The present invention aims to address the aforementioned cited problems.
SUMMARY OF THE INVENTION.
The invention provides a method for managing the placement of data on the virtualized multi-tier storage infrastructure in a loosely defined and changing 20080238 4 environment. Each physical storage media is assigned a tier level based on its Read I/O rate access density. The method comprises a top down method based on data collected from the virtualization engine compared to Read I/O capability and space capacity of each discrete virtual storage pool to determine whether re-tiering situations exist, a drill-in analysis algorithm based on relative Read I/O access density to identify which data workload should right-tiered among the composite workload hosted in the discrete virtual storage pool..
The method operates at discrete storage virtual pool and storage virtual disk levels and takes advantage of opportunistic complementary workload profiles present in most aggregated composite workloads. This method significantly reduces the amount of re-tiering activity which would be generated by a micro analysis at block or storage virtual disk level and may provide more economical recommendations.
The method, based on a top down approach analyzes the behavior of storage resources, detecting situations where workload re-tiering is suitable and provides re-tiering (upward or downward) recommendations.
The suggested re-tiering/right-tiering actions can be analyzed by storage administrators for validation or automatically passed to the virtualization engine for virtual disk migration. The method comprises also a Write response time component which covers for quality of service issues. The method uses alerts based on thresholds defined by the storage administrator. The process comprises a structured and repeatable evaluation of the virtualized storage infrastructure, a process flow leading to data workload re-tiering actions. The process comprises also a structured flow to analyze Write response time quality of service alerts, decide whether re-tiering is required and identify which data workload should be re-tiered.
According to the invention, there is provided a method and system as described in the appended independent claims.
Further embodiments are defined in the appended dependent claims. The foregoing and other objects, modules and advantages of the present invention will now be described by way of preferred embodiment and examples, with reference to the accompanying figures. 20080238 5
BRIEF DESCRIPTION OF THE DRAWINGS
Figure 1 shows an example of a Storage Area Network in which the present invention may be implemented; Figure 2 shows a simple view of block virtualization;
Figure 3 shows components of a virtualization engine in which the present invention may be implemented;
Figure 4 shows components of the Storage Tiering Analyzer for Right Tiering (START) component according to the invention; Figure 5 illustrates the preferred data service model dimensions used in an embodiment of the right tiering process;
Figure 6 illustrates storage data service technical and economical domains of usage;
Figures 7A, 7B, 7C and 7D show examples of actual situations of a composite data workload in a technical domain of usage for a storage pool;
Figure 8 illustrates the Read I/O rate density in a three-dimension model used by the invention;
Figure 9 shows the Read I/O rate density of a data workload composed of two data workloads of different Read I/O rate densities and illustrates the thermal analogy which is applicable;
Figure 10 shows how the Read I/O rate density of a composite workload is modified when removing one of the composing data workloads;
Figure 11 shows the threshold based alert system supporting the invention; Figure 12 provides the process flow supporting the method described in the invention as it relates to Read I/O rate density and Space utilization; and
Figure 13 provides the process flow supporting an embodiment of the method as it relates to the analysis of Write I/O response time alerts.

> _What to work on_
A: Translate this sentence from the storage tiering passage into French: "According to the invention, there is provided a method and system as described in the appended independent claims."
B: Quote the storage tiering passage, beginning at the words "The suggested re-tiering/right-tiering" and stopping after "should be re-tiered.".

> _Data segment_
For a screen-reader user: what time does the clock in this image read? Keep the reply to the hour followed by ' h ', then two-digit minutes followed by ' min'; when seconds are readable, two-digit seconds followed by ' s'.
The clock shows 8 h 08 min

> _The solutions_
A: Selon l'invention, il est prévu un procédé et un système tels que décrits dans les revendications indépendantes annexées.

B:
The suggested re-tiering/right-tiering actions can be analyzed by storage administrators for validation or automatically passed to the virtualization engine for virtual disk migration. The method comprises also a Write response time component which covers for quality of service issues. The method uses alerts based on thresholds defined by the storage administrator. The process comprises a structured and repeatable evaluation of the virtualized storage infrastructure, a process flow leading to data workload re-tiering actions. The process comprises also a structured flow to analyze Write response time quality of service alerts, decide whether re-tiering is required and identify which data workload should be re-tiered.